**Fragmento del texto**.
□ □ □ □ □
8 de septiembre de 2024

La violación de Gisèle Pélicot

El caso de Gisèle Pélicot, cuyo juicio comienza en estos días de septiembre, en Aviñón, Francia, va a generar miles de páginas, artículos, ensayos, tesis, asombrosos libros de investigación (ojalá alguno de ellos lo escriba, por su impecable calidad y enorme talento, y esa fusión entre reportaje y novela, gran literatura, de Emmanuel Carrère), y no descarto que en unos años tengamos documentales y películas.

La violación de una mujer por al menos setenta y dos hombres, invitados e inducidos por el marido de ella, es una historia asquerosa, siniestra y repugnante. Un crimen que merece la mayor condena y el peso de la ley.  

No es fácil dar por ciertos los hechos, la manera en que ha sucedido esta violación masiva. Y no pretendo reducir su gravedad, ni proteger a Dominique Pèlicot, ese es el nombre del primer criminal, sino que la verosimilitud, nuestra capacidad de creer, sin atenuar las aberraciones que suceden, tiene un límite; luego, viene la imaginación, la fantasía, la exageración, la distorsión. Todo lo que cabría en una novela.

Algunas historias no caben en una novela, si el novelista aspira a la verosimilitud; es decir, a que los lectores crean que esos hechos narrados sucedieron. Vargas Llosa lo ha contado, en La fiesta del Chivo, tuvo que dejar fuera parte de las carnicerías, crímenes y crueldades sin nombre del Chivo, Rafael Leónidas Trujillo, dictador de la República Dominicana para que algunos lectores y críticos no descartaran la novela por fantasiosa e increíble.

Hay sucesos que los lectores leen con escepticismo y levantan las cejas antes de aceptar como hechos históricos lo que cuentan novelas y ensayos históricos. Sucede que van más allá de lo que es prudente creer y aceptar como verdadero. 

Dominique Pèlicot, de 71 años, ofrecía a su mujer, con la que estuvo casado por cincuenta años, a través de redes sociales y chats de foros, en un pueblo del sur de Francia. Parecía un buen marido, buen padre y buen abuelo.
□ □ □ □ □
**Tareas**.
**A)** Reescribe la columna sobre el caso de Gisèle Pélicot entre "La violación de Gisèle" y "documentales y películas.", ambos incluidos, cambiando "Aviñón" por "Avignon".
**B)** Por favor, continúa la columna sobre el caso de Gisèle Pélicot a partir de su última oración.
Los registros no guardan relación alguna con la columna sobre el caso de Gisèle Pélicot.

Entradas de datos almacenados
□ □ □ □ □
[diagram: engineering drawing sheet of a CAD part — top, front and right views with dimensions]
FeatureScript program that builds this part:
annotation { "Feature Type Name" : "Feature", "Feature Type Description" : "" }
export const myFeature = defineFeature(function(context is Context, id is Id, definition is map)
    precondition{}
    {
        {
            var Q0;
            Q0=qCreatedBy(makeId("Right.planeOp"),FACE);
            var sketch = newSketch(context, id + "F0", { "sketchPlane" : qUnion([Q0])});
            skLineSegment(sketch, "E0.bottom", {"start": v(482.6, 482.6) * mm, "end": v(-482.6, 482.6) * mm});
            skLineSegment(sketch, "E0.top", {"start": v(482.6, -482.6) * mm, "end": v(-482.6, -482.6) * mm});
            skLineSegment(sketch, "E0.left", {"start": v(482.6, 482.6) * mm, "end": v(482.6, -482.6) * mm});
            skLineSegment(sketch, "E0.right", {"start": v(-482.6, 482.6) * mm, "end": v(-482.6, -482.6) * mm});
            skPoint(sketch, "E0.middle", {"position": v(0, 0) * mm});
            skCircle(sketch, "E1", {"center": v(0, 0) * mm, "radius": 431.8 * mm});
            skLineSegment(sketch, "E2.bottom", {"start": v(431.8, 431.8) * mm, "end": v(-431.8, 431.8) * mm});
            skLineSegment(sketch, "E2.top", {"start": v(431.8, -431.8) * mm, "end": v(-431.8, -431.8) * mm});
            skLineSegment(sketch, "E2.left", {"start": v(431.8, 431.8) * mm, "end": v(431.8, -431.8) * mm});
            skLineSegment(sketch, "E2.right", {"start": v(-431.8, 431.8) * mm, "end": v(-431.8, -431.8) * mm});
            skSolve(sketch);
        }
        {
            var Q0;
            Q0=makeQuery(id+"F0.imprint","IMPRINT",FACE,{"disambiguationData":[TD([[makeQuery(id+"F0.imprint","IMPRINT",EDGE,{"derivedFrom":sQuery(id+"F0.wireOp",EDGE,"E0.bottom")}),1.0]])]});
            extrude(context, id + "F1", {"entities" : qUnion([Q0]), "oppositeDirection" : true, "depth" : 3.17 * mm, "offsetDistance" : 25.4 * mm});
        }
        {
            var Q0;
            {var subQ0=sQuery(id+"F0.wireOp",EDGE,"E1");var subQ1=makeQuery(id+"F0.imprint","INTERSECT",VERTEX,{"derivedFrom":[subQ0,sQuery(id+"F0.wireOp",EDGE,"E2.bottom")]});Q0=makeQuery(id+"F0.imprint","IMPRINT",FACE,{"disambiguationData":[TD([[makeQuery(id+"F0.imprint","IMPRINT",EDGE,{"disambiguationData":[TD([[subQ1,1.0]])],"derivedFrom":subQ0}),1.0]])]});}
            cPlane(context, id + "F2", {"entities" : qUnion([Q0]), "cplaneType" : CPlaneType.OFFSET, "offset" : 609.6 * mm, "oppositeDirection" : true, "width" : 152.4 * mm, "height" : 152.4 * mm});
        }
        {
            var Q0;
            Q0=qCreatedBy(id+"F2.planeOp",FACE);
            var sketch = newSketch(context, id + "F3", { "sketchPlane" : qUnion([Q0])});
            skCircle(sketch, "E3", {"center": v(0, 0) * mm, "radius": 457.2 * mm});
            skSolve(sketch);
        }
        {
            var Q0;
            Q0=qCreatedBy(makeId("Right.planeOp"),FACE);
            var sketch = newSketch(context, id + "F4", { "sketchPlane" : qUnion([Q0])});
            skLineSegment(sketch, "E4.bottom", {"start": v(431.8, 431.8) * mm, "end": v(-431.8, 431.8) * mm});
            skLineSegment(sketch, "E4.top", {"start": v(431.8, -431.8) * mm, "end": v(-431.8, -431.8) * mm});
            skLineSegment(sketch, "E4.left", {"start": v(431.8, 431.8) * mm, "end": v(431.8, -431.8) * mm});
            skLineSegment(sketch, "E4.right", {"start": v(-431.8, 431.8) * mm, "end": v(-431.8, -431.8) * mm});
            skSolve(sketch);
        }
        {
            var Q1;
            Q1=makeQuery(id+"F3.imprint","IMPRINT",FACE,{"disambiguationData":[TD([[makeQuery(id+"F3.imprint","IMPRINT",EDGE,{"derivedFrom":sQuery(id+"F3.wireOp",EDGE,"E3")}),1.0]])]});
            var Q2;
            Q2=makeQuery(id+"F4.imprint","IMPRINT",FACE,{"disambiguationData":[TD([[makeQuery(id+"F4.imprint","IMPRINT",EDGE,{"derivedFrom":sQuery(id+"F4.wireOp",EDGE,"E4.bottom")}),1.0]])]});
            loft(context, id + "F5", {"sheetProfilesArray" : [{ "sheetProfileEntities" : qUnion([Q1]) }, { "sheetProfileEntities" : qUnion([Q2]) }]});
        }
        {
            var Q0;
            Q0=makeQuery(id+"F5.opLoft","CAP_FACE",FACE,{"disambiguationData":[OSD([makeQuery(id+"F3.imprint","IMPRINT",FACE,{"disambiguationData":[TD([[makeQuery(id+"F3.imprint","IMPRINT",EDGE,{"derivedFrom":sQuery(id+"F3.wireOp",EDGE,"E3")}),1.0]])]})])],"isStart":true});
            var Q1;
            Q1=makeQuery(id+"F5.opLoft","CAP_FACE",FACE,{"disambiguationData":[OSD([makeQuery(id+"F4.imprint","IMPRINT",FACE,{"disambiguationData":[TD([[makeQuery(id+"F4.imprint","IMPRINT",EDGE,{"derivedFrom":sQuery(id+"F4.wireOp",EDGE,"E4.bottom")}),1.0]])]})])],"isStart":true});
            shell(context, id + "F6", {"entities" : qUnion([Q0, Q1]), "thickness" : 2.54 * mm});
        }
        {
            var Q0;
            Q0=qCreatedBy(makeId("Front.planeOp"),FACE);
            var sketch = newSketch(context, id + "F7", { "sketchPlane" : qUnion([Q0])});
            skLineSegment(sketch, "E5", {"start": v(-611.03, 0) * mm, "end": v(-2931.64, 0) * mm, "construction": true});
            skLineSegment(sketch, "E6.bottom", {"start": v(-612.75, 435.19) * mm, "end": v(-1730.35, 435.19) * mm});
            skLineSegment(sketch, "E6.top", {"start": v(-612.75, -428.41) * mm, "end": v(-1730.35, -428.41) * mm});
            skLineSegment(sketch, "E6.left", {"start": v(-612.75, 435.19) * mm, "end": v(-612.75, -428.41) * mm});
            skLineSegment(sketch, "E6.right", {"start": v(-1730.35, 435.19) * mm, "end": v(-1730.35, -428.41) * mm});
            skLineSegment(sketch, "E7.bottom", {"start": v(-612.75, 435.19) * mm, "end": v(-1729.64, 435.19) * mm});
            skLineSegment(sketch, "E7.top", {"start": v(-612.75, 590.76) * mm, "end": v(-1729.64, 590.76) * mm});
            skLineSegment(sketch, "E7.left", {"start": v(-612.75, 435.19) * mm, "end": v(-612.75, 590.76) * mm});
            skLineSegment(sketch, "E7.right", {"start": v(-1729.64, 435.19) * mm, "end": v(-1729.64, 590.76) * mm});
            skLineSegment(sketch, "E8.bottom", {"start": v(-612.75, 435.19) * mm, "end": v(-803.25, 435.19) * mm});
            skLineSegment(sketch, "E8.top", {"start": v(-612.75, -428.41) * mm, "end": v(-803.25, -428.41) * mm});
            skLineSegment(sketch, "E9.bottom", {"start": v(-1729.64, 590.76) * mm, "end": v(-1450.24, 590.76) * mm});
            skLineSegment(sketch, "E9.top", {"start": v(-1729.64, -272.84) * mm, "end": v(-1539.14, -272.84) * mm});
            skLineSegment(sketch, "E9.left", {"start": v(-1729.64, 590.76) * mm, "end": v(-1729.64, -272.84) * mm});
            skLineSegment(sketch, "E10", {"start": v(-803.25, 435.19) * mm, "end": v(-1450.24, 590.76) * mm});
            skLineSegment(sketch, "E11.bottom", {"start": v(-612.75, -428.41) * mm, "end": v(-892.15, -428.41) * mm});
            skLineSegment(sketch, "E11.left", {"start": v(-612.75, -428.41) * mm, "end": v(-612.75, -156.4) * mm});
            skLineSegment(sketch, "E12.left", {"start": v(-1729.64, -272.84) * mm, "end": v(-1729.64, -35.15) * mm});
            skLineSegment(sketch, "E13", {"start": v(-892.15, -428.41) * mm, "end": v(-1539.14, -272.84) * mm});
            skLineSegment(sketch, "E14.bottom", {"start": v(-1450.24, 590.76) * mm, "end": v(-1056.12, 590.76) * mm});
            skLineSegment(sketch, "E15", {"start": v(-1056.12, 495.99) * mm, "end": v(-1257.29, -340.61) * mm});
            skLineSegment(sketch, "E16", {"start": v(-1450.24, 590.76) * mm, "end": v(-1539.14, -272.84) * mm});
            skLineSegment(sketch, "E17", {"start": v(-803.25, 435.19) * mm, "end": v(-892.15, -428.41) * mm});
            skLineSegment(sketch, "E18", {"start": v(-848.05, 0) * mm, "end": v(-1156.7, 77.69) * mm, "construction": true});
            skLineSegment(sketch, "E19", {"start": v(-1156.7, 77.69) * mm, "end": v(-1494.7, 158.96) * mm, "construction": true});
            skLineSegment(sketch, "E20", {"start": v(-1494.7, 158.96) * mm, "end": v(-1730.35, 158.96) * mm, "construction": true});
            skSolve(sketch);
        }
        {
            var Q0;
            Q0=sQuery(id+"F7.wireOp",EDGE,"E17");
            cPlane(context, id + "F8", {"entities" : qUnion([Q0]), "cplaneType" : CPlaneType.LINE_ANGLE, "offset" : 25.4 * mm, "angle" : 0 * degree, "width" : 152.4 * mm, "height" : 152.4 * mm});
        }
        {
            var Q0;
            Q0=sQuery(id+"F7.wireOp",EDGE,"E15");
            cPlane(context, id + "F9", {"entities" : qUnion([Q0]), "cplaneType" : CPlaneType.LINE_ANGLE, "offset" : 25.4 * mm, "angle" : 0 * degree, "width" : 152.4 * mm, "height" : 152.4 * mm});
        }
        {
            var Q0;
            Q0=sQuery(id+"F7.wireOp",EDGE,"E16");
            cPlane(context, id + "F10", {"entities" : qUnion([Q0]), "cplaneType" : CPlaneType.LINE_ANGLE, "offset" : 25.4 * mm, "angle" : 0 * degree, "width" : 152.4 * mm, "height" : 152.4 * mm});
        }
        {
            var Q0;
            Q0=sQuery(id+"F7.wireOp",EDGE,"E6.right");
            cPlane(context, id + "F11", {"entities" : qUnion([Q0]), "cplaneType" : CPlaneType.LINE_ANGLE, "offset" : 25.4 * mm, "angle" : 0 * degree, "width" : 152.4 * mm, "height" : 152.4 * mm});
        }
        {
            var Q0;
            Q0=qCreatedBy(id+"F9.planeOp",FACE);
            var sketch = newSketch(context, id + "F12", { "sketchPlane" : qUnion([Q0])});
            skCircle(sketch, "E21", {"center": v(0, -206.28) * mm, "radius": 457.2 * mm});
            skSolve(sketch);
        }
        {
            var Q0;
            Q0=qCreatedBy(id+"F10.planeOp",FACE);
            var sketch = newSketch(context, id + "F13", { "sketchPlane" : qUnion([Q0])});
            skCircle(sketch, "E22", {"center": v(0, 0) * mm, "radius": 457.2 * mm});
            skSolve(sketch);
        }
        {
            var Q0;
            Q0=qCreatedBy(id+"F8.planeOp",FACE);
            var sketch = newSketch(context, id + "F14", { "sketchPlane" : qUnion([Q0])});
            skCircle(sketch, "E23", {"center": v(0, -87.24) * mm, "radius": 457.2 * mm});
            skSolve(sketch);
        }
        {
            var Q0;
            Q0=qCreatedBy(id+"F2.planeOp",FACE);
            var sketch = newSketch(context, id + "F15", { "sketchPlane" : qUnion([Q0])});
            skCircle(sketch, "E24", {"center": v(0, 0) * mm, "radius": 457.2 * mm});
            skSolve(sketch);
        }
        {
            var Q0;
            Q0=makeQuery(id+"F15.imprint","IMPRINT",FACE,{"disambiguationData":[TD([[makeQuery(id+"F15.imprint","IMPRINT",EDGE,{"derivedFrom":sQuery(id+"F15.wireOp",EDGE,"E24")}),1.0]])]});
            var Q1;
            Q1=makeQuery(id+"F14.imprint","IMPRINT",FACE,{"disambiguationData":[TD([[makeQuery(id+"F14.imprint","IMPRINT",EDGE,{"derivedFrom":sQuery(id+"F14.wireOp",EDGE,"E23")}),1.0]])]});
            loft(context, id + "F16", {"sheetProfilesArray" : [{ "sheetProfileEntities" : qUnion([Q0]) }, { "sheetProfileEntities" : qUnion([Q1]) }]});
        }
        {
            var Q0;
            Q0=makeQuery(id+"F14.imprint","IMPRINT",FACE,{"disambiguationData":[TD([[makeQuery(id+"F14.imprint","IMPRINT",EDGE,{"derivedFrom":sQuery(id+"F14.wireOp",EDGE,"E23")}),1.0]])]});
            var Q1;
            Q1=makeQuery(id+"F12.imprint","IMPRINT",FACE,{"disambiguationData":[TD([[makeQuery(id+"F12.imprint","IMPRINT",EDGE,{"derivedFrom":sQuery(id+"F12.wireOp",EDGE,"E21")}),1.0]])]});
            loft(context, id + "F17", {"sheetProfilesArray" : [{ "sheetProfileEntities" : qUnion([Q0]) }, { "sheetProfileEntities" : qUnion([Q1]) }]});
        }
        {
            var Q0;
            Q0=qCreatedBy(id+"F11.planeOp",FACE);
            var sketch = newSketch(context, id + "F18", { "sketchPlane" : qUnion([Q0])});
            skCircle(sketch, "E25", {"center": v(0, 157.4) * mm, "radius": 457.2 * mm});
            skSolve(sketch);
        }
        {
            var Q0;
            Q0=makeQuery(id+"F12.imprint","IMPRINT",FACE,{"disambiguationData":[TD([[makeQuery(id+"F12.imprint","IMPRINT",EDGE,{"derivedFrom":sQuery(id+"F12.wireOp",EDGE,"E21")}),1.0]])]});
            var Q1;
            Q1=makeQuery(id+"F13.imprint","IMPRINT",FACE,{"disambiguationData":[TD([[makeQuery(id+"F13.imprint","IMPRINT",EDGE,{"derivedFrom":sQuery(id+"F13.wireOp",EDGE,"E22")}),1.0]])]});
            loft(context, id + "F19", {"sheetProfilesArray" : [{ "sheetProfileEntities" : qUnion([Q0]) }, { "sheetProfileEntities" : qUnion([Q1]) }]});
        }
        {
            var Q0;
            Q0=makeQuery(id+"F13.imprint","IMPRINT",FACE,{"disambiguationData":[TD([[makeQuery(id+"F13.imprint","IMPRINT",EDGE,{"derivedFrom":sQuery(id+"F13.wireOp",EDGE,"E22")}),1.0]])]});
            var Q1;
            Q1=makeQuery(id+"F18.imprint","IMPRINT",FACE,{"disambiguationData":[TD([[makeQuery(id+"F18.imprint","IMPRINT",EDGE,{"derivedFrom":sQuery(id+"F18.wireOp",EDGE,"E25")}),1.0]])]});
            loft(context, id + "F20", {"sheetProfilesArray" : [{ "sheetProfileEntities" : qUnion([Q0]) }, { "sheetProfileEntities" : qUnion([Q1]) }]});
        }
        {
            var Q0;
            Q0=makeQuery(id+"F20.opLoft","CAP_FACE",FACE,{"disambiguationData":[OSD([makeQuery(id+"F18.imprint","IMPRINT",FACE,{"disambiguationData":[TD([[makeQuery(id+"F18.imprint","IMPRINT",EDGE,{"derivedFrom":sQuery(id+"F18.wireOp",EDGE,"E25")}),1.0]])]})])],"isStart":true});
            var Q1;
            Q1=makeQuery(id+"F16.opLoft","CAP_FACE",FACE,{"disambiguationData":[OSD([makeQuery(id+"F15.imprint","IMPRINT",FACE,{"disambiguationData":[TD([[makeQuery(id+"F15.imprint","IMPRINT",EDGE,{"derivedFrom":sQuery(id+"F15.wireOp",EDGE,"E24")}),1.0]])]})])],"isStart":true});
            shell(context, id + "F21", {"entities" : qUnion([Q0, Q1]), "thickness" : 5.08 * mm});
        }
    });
□ □ □ □ □
**Resultados del ejercicio**.
**A)**
La violación de Gisèle Pélicot

El caso de Gisèle Pélicot, cuyo juicio comienza en estos días de septiembre, en Avignon, Francia, va a generar miles de páginas, artículos, ensayos, tesis, asombrosos libros de investigación (ojalá alguno de ellos lo escriba, por su impecable calidad y enorme talento, y esa fusión entre reportaje y novela, gran literatura, de Emmanuel Carrère), y no descarto que en unos años tengamos documentales y películas.

**B)**
¿Cómo creer, suspender la incredulidad, para decirlo con Coleridge, que Dominique drogaba a Gisèle con medicamentos como benzodiazepinas, que ella entraba a un sueño como un coma, y entonces era violada por alguno de esa legión de hombres que contaban con el consentimiento y estímulo del marido? 

¿Cómo creer que durante años fuera posible repetir este procedimiento sin que fuera descubierto? ¿Cómo creer que ella no notara al despertar? ¿Cómo creer que Gisèle no se hubiera contagiado o infectado de alguna enfermedad de transmisión sexual, que no tuviera molestias, irritaciones o moretones que despertaran sus sospechas?

¿Cómo conseguía Dominique que Gisèle tomara las pastillas? ¿Cómo es posible que los tres hijos del matrimonio no se dieran cuenta? 

Drogar a mujeres para que hombres yazgan con ellas o duerman a su lado es una historia no ejemplar que ya imaginaron y escribieron Yasunari Kawabata en La casa de las bellas durmientes, y Gabriel García Márquez en Memoria de mis putas tristes.

No descarto que el proyecto de una novela sobre un hombre mayor ofrece a su mujer no joven para prostituirla mientras ella está sedada, inconsciente, y acuden uno tras otro hombres de diversa condición; ese proyecto podría recibir objeciones severas y considerables, por inverosímil, que podrían mandar esa sinopsis a la papelera de los libros que nunca se escribieron y se escribirán. Pero esto no es un proyecto de novela, sino una historia policiaca cuyo juicio apenas comienza. 

Algunos de los clientes, esos hombres que Dominique llevaba a su cama más por morbo y malsano placer que por dinero, han dicho que pensaban que la mujer fingía dormir, lo cual hacía más excitante la visita pues era una fantasía irresistible, una experiencia que no eran fácil rechazar. 

Gisèle, con un gesto admirable y poco común, aparece en el juicio con el rostro descubierto y la cara en alto; algunos de sus violadores, que podrán ser condenados a veinte años de prisión, ya no saben cómo esconderse. 

No es inverosímil imaginar que no hay novelista que haya imaginado esta historia. Se antoja, en verdad, imposible.